Simple Firewall Issue - hopefully
-
btw, i can see you are busy on the forum, so i apologise for my incompetence.
-
1/ No, you cannot use URL in firewall rules.
2/ You cannot use IP address to access webserver with mass vhosting on a single IP.
3/ Fix your DNS so that is resolves and you can use proper FQDN/URL to access the website! You need to allow TCP/UDP with destination port 53 to any DNS server you have configured on your client.
4/ Squid? Why don't you just pull the cable when not in use. Really. Or pay for your own IP. -
Thanks.
1/ No, you cannot use URL in firewall rules.
2/ You cannot use IP address to access webserver with mass vhosting on a single IP.
3/ Fix your DNS so that is resolves and you can use proper FQDN/URL to access the website! You need to allow TCP/UDP with destination port 53 to any DNS server you have configured on your client.
4/ Squid? Why don't you just pull the cable when not in use. Really. Or pay for your own IP.i've configured the DNS locally and it all works fine, exactly how i want it.
how/why does the firewall not give the DNS to my client, or how can i make that happen.

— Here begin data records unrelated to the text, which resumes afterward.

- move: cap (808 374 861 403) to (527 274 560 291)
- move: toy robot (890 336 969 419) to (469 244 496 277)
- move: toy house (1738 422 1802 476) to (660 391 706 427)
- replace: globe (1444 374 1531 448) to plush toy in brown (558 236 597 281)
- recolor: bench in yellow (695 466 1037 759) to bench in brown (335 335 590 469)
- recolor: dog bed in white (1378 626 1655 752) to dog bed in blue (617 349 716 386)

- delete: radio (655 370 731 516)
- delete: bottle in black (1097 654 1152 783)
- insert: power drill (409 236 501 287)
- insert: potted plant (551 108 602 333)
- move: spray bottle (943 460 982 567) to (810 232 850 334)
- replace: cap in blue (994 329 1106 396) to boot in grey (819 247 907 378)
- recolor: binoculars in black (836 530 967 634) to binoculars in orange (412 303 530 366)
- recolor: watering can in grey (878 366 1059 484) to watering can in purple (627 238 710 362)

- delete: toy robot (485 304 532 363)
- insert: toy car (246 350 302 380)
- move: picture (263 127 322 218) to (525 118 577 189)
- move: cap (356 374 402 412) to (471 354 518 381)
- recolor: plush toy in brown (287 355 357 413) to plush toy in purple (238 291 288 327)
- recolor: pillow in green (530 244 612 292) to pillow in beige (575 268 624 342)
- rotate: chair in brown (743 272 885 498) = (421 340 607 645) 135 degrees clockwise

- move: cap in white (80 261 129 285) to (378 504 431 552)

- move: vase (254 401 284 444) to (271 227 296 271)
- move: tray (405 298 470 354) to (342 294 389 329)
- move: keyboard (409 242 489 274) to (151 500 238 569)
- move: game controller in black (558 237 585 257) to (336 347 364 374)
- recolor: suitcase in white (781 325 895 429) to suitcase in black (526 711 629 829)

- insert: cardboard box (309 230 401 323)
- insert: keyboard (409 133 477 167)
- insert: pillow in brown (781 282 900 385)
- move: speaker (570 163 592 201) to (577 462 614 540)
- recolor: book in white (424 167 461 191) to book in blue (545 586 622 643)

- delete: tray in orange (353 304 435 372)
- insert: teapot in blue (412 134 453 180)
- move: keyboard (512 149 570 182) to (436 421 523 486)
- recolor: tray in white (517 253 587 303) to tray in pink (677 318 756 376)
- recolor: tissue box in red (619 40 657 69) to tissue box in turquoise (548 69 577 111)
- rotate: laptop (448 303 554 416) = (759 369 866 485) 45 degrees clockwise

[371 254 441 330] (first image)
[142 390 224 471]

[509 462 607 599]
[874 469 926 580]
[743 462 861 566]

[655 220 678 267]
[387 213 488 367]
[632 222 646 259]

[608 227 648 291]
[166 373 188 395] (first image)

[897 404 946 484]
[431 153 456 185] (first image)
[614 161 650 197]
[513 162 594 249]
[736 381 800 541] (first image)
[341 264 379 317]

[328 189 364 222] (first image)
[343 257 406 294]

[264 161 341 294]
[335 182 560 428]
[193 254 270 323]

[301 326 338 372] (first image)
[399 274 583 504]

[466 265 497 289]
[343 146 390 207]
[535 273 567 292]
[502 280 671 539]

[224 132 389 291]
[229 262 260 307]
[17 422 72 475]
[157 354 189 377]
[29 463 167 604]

it works without the block.
-
Which part of "you need to allow TCP/UDP with destination port 53 to any DNS server you have configured on your client" is exactly unclear??? When you block DNS traffic then it won't work. Why are you configuring ridiculously restrictive firewall rules without understanding the basics?
-
Firewall rules are processed top-down. Your users are never going to go anywhere when rules #2,3 prevent all Internet access from LAN. You need to put your Allow rules first and then all else can be blocked by the hidden Default Deny rule.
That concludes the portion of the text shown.